* [TASK GOAL] Give back the line containing "pinky tip: (143, 152)" along with every line after it, exactly, until the entries end.

*** DATA SHOWN Section Begins ***

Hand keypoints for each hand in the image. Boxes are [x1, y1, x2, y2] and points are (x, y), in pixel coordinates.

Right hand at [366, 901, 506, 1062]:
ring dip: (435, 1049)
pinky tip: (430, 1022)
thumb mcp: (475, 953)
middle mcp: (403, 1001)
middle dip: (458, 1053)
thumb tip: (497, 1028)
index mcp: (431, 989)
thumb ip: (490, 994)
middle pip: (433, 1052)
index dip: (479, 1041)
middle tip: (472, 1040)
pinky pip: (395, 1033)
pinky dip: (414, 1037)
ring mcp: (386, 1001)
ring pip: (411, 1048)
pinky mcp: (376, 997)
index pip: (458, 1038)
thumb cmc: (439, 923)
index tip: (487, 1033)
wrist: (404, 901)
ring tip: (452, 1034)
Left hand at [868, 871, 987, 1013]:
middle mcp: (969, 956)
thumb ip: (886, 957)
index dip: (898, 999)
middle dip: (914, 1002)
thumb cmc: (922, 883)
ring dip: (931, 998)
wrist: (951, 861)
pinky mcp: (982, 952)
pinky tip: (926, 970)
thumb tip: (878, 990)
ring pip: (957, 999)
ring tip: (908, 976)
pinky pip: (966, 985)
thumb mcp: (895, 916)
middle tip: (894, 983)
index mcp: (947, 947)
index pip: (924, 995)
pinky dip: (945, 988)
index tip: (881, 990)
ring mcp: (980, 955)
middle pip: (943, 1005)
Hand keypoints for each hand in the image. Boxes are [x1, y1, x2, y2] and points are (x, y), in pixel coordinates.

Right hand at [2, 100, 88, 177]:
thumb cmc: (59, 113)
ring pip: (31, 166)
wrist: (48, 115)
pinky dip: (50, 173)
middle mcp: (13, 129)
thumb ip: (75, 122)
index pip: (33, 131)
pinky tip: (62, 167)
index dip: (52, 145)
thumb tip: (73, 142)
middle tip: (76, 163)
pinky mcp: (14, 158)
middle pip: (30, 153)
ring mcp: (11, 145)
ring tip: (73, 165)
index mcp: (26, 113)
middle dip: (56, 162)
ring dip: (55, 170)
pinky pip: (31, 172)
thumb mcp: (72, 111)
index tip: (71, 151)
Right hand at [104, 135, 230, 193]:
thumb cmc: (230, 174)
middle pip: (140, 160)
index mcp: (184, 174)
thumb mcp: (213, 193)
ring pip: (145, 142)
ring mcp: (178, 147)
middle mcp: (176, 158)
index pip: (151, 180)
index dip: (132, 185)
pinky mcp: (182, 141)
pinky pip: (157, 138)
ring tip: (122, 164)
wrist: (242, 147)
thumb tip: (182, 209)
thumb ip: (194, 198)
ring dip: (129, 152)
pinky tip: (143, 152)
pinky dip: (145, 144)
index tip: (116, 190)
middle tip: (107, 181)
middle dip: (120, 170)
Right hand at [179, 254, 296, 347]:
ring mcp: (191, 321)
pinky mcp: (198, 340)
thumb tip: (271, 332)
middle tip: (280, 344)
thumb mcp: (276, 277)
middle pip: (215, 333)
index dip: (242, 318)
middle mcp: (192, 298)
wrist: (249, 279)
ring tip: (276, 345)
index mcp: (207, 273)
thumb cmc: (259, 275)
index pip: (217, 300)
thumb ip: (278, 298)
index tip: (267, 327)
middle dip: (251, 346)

*** DATA SHOWN Section Ends ***

* [WRITTEN RESPONSE]
pinky tip: (143, 152)
pinky dip: (145, 144)
index tip: (116, 190)
middle tip: (107, 181)
middle dip: (120, 170)
Right hand at [179, 254, 296, 347]:
ring mcp: (191, 321)
pinky mcp: (198, 340)
thumb tip: (271, 332)
middle tip: (280, 344)
thumb mcp: (276, 277)
middle pip: (215, 333)
index dip: (242, 318)
middle mcp: (192, 298)
wrist: (249, 279)
ring tip: (276, 345)
index mcp: (207, 273)
thumb cmc: (259, 275)
index pip: (217, 300)
thumb ip: (278, 298)
index tip: (267, 327)
middle dip: (251, 346)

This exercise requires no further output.